Released 30 years ago, Aphex Twin’s 1994 “Selected Ambient Works Volume II” still stands as a kaleidoscope of the eminent possibilities of ambient, differing from much of Aphex Twin’s — the stage name of Richard D. James — previous catalog. From his 1992 LP “Selected Ambient Works 85-92” ’s hypnotic techno-infused dance music, to the accelerating ascension of 1991 EP “Analogue Bubblebath,” with its titular track homing in the fast-exhilarating rhythms of Breakbeat. “SAW II” is atmospheric, an abrasive delineation from the IDM scene of its time. Even after its initial release, “SAW II” remains a singularity amongst any plural, a pioneering work of art that grasps the concepts of ambient while letting the music speak for itself.
Popularized by Brian Eno with the release of his 1978 album “Ambient 1: Music for Airports,” ambient music is a genre that is defined by its lack of musical structure, lyrics and beats. Through this lack, it emphasizes the sensibilities sound can produce in the listener.
Similarly, Music for Airports differs from much of Eno’s discography as well. After an experience of waiting at an airport, he felt a blissful jest: “The light was beautiful, everything was beautiful, [except] they were playing awful music.” He focused on the music, the impact sound can have on public spaces and how it could influence a particular mood, especially in the anxiety-inducing interval of waiting for a flight. It is not hard to imagine the course this “non-musician” would take as anything but surreal, from his glam rock origins in the band Roxy Music to decades of ambient music configurations later. The sudden divergence, the result of a near-death experience that left Eno hospitalized, when all he could think about was that moment when he waited to board that next flight. About the music, that god-awful music, but most importantly, the impact music can have on our perception of the world and our ability to engage with our surroundings.

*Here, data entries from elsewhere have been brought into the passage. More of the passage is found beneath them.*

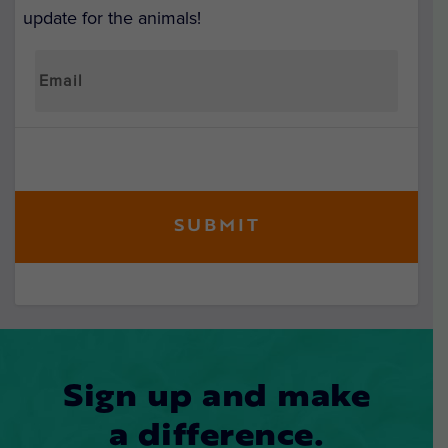
update for the animals!
Sign up and make
a difference.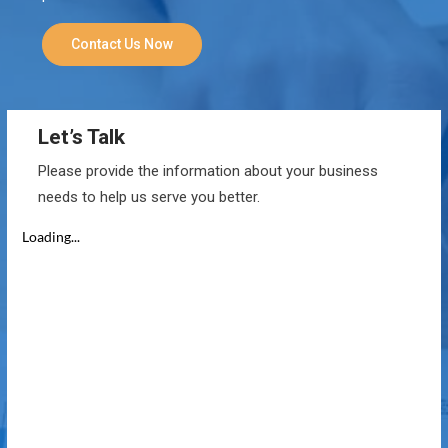
Contact Us Now
Let’s Talk
Please provide the information about your business
needs to help us serve you better.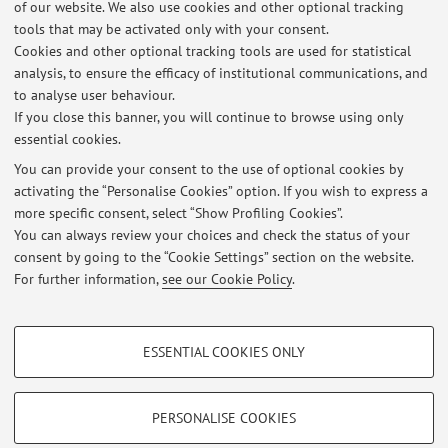
of our website. We also use cookies and other optional tracking
29, 2012.
tools that may be activated only with your consent.
Bartolomei, S, Merni, F.
Influenza della musica sulla
Cookies and other optional tracking tools are used for statistical
prestazione di forza massima e forza resistente in atleti evoluti
analysis, to ensure the efficacy of institutional communications, and
ed in sportivi saltuari.
In corso di pubblicazione.
to analyse user behaviour.
If you close this banner, you will continue to browse using only
essential cookies.
You can provide your consent to the use of optional cookies by
activating the “Personalise Cookies” option. If you wish to express a
Latest news
more specific consent, select “Show Profiling Cookies”.
You can always review your choices and check the status of your
At the moment no news are available.
consent by going to the “Cookie Settings” section on the website.
For further information,
see our Cookie Policy
.
PROFILING COOKIES - OPTIONAL
ESSENTIAL COOKIES ONLY
These cookies are used to analyse user browsing patterns, create user profiles
Restricted area
based on browsing behaviour, and for marketing analysis.
Login
to manage all website contents.
Show profiling cookies
PERSONALISE COOKIES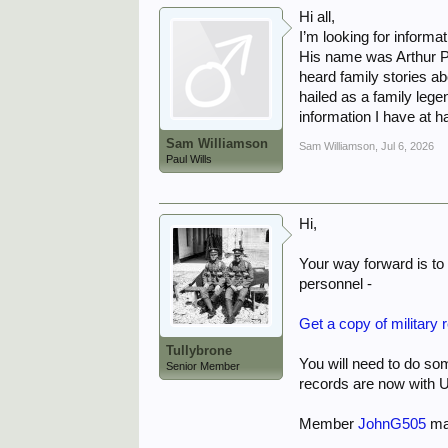
Hi all,
I’m looking for informa
His name was Arthur P 
heard family stories a
hailed as a family lege
information I have at h
Sam Williamson
Sam Williamson
,
Jul 6, 2026
Paul Wills
Hi,
Your way forward is to 
personnel -
Get a copy of military 
Tullybrone
You will need to do s
Senior Member
records are now with U
Member
JohnG505
may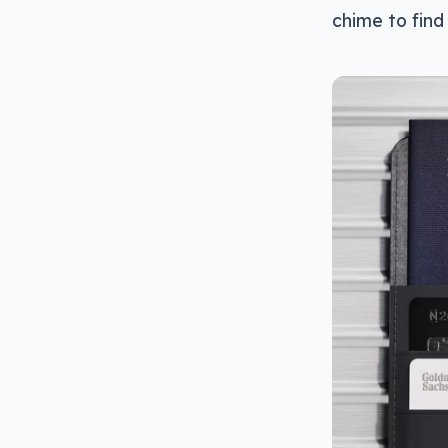
chime to find 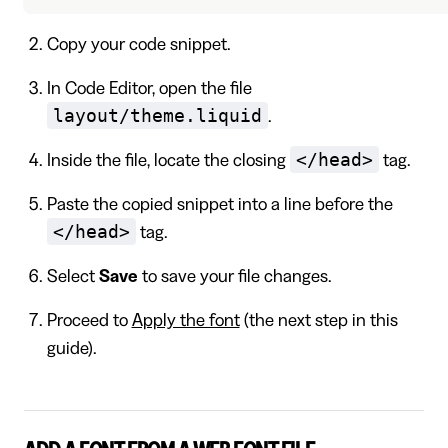
Copy your code snippet.
In Code Editor, open the file
layout/theme.liquid
.
</head>
Inside the file, locate the closing
tag.
Paste the copied snippet into a line before the
</head>
tag.
Select
Save
to save your file changes.
Proceed to
Apply the font
(the next step in this
guide).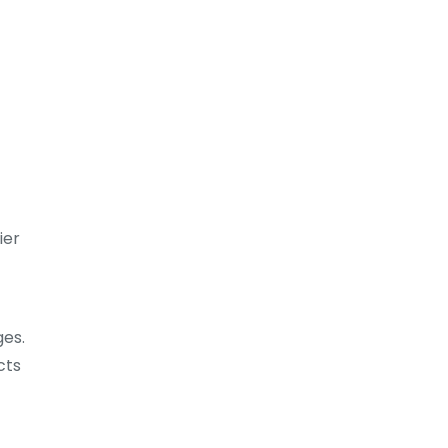
ier
ges.
cts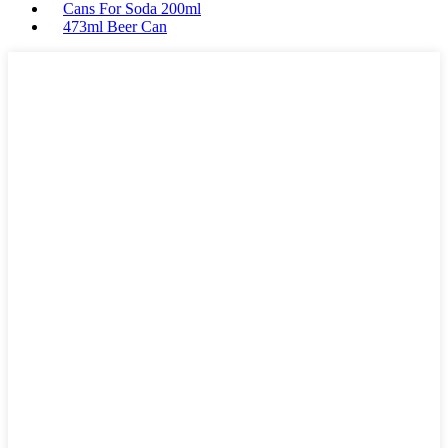
Cans For Soda 200ml
473ml Beer Can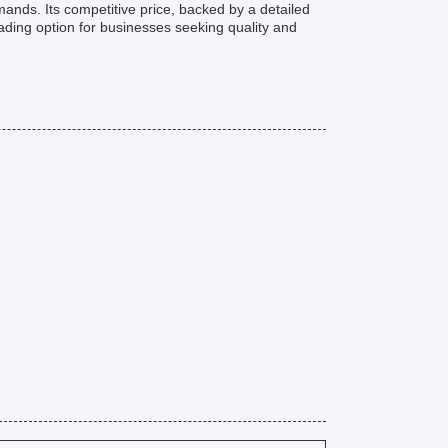
ands. Its competitive price, backed by a detailed
ading option for businesses seeking quality and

“SAW II” is disorienting thanks to its ambiguousness, which is, in turn, accentuated by a flaunting selectiveness. Many of the album’s tracks are untitled, cryptically selected from the unidentified. However, artistic choice allows the tracks to live on as themselves, creating atmospheres and infiltrating our surroundings.

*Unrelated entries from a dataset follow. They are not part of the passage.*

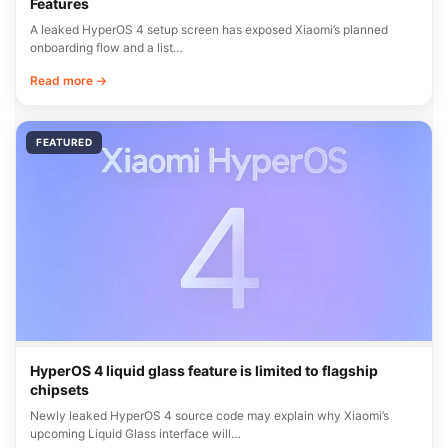
Features
A leaked HyperOS 4 setup screen has exposed Xiaomi’s planned
onboarding flow and a list…
Read more →
FEATURED
HyperOS 4 liquid glass feature is limited to flagship
chipsets
Newly leaked HyperOS 4 source code may explain why Xiaomi’s
upcoming Liquid Glass interface will…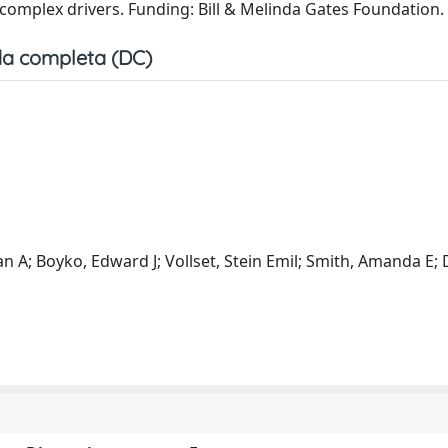
d complex drivers. Funding: Bill & Melinda Gates Foundation.
a completa (DC)
n A; Boyko, Edward J; Vollset, Stein Emil; Smith, Amanda E; 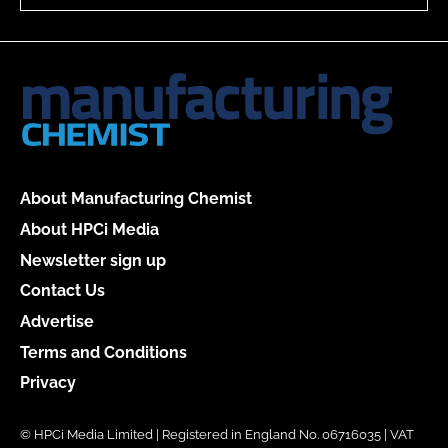
About Manufacturing Chemist
About HPCi Media
Newsletter sign up
Contact Us
Advertise
Terms and Conditions
Privacy
© HPCi Media Limited | Registered in England No. 06716035 | VAT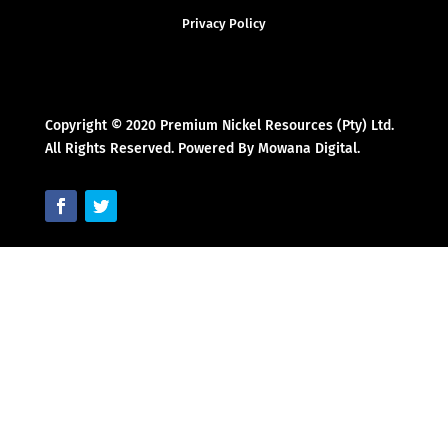
Privacy Policy
Copyright © 2020 Premium Nickel Resources (Pty) Ltd.
All Rights Reserved. Powered By Mowana Digital.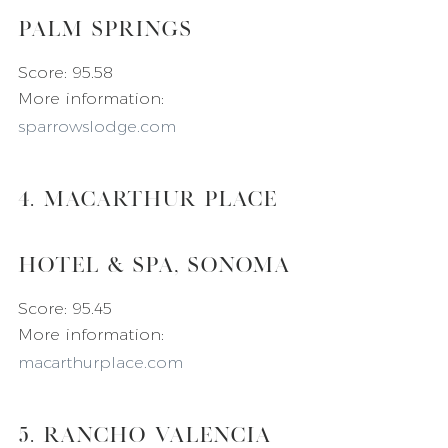
Palm Springs
Score: 95.58
More information: 
sparrowslodge.com
4. MacArthur Place 
Hotel & Spa, Sonoma
Score: 95.45
More information: 
macarthurplace.com
5. Rancho Valencia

The LP opens with a world-building simmer. In its opening minutes, “SAW II” has said nothing and yet everything, like a fracture of an eclipse. Tracks 3, 17 and 20 carry a radiating optimism, perhaps for an impressionable future that has not been lived but is collectively understood to be anything but somber. Paradoxically, tracks 2 and 4 are daunting, removed from any initial assumption of hope. Track 5 drones on in its soundscape, flooding any surroundings in a cacophony that claims our consciousness through sheer force. Tracks 14 and 15 pierce like a needle, screeching – less of a distortion, more of a yearning. Tracks 9 and 10 are monolithic, long and spacious. Track 22 uses a stolen recording from one of Richard D. James’s friends during his time as a janitor working at a police station. The tape captures a woman confessing to the murder of her husband. While the track defies any articulation, the cold-intense textures of the song fill in her words. She is drowned out by the impact of her confession, the uncanniness of her situation and her ability to confess to her murder. Track 20 warbles with chimes and melodies. Track 21 is drowning, a melancholic sorrow engulfed in lamenting beats, mimicking that of the heart.
The expanded edition releases featuring all songs across the U.S. and U.K. editions situated into one enigma, with updates to some pre-existing tracks. “th1 [envslower]” is triumphant, an eerie warmth that is obliterated by a silent darkness. The humming invokes a sense of life in an unprecedented quiet that is symbolic of death. “Rhubarb Orc. 19.52 Rev” differs from the album’s entirety. An operatic coup de grâce, the track’s tension is accentuated by a woman’s building performance as she clashes against the track’s synthesizers, which mute her as the LP reaches its end.
In a world where we attempt to find the particular words to describe every sensation, Richard D. James reaches beyond the confines of our vocabulary and synthetically finds the patterns, texture, form and volume to describe them. A living, breathing organism detached from any previous conception of artistic genius, Aphex Twin saw the prospects of ambient music and elevated it beyond what any airport could.